TASK OBJECTIVE:
Which lines in the rows below contain the string "longitude"? Copy each of them in full, matching case exactly.

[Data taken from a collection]
↓
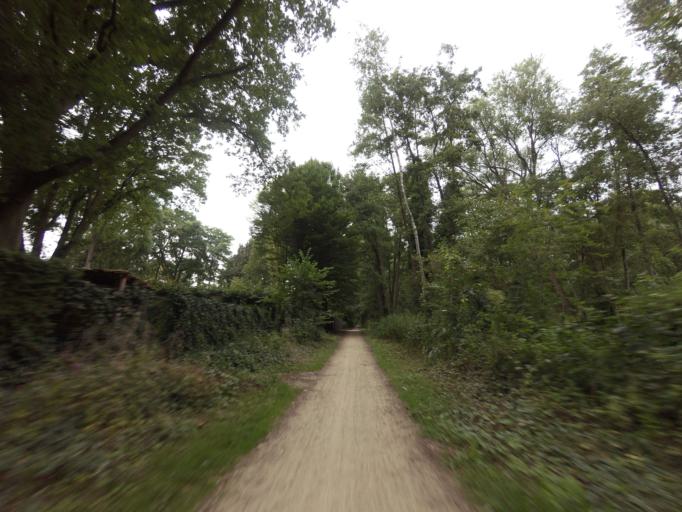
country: BE
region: Flanders
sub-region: Provincie Antwerpen
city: Schilde
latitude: 51.2456
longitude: 4.5999
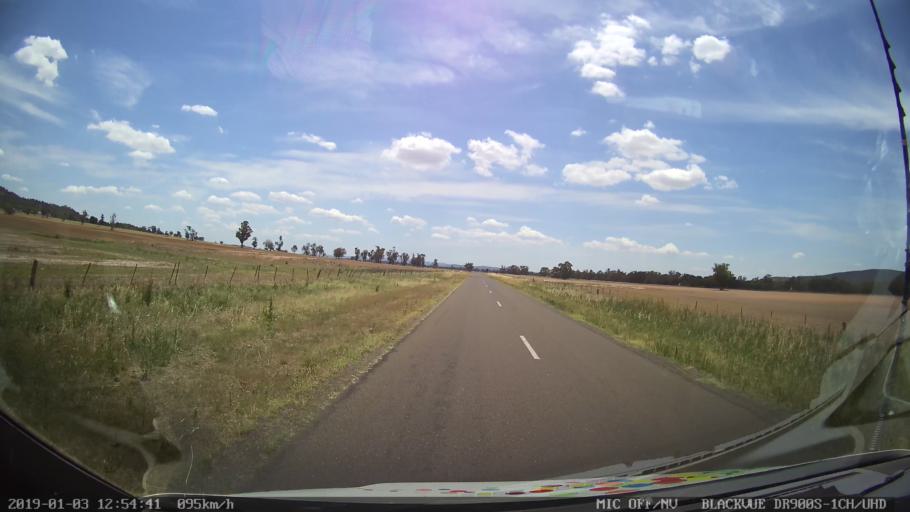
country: AU
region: New South Wales
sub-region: Weddin
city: Grenfell
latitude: -33.6502
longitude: 148.3202
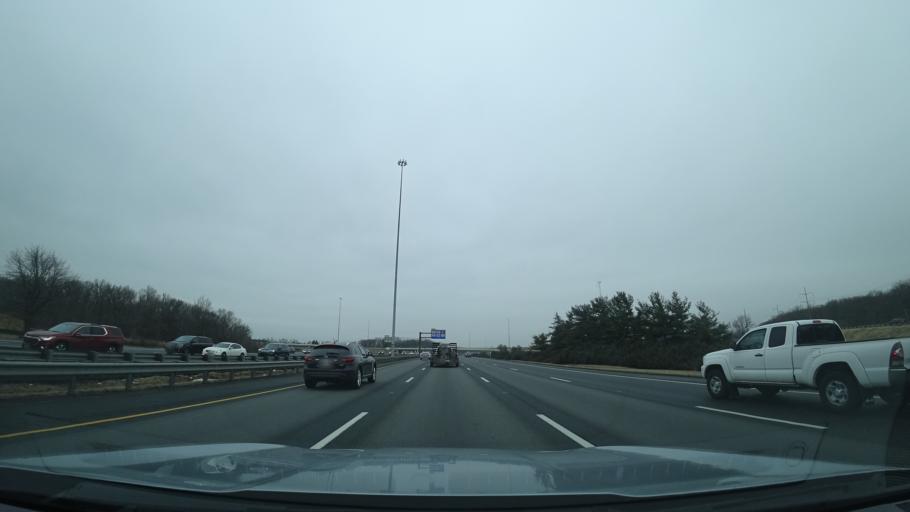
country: US
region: Delaware
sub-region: New Castle County
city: Bear
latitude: 39.6756
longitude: -75.6713
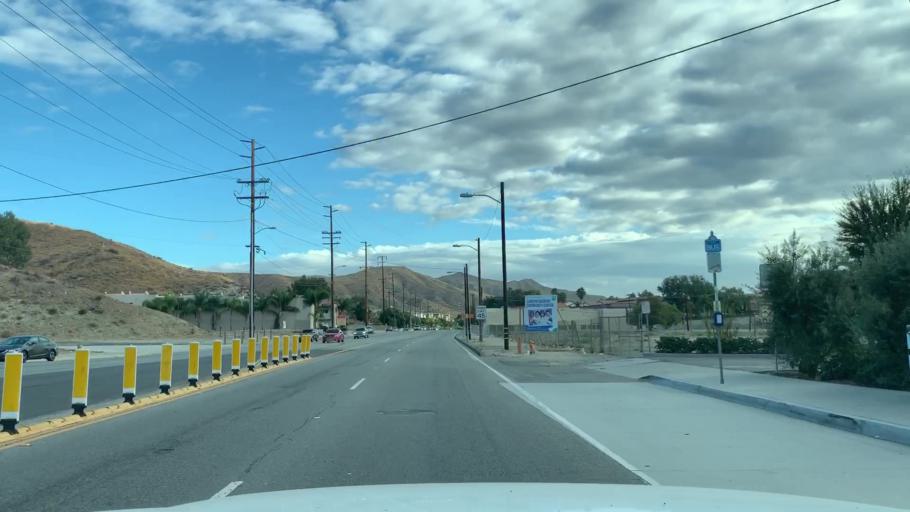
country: US
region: California
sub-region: Los Angeles County
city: Santa Clarita
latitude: 34.4170
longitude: -118.4555
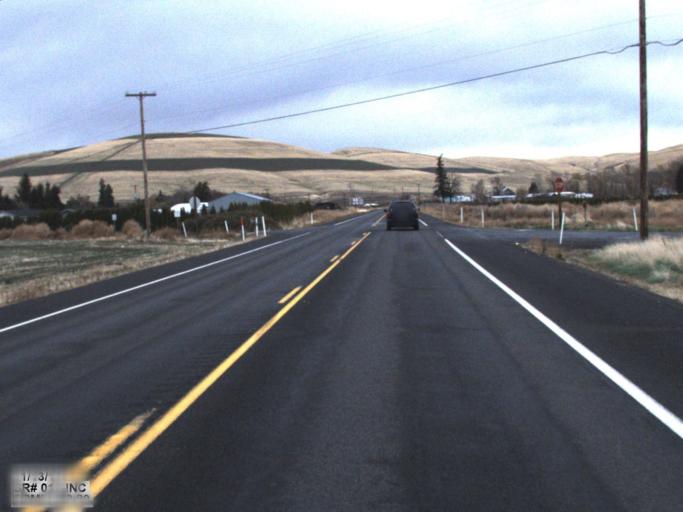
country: US
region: Washington
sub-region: Walla Walla County
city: Waitsburg
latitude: 46.2828
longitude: -118.1117
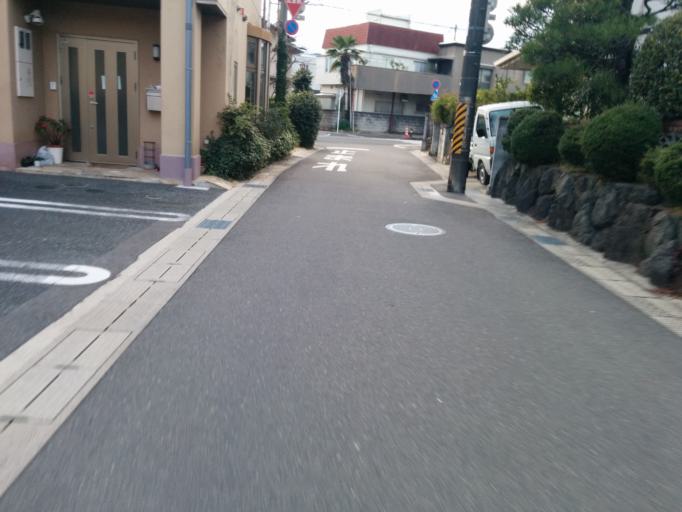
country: JP
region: Kyoto
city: Muko
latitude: 34.9360
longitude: 135.7014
↑
WRITTEN ANSWER:
longitude: 4.5999
longitude: 148.3202
longitude: -75.6713
longitude: -118.4555
longitude: -118.1117
longitude: 135.7014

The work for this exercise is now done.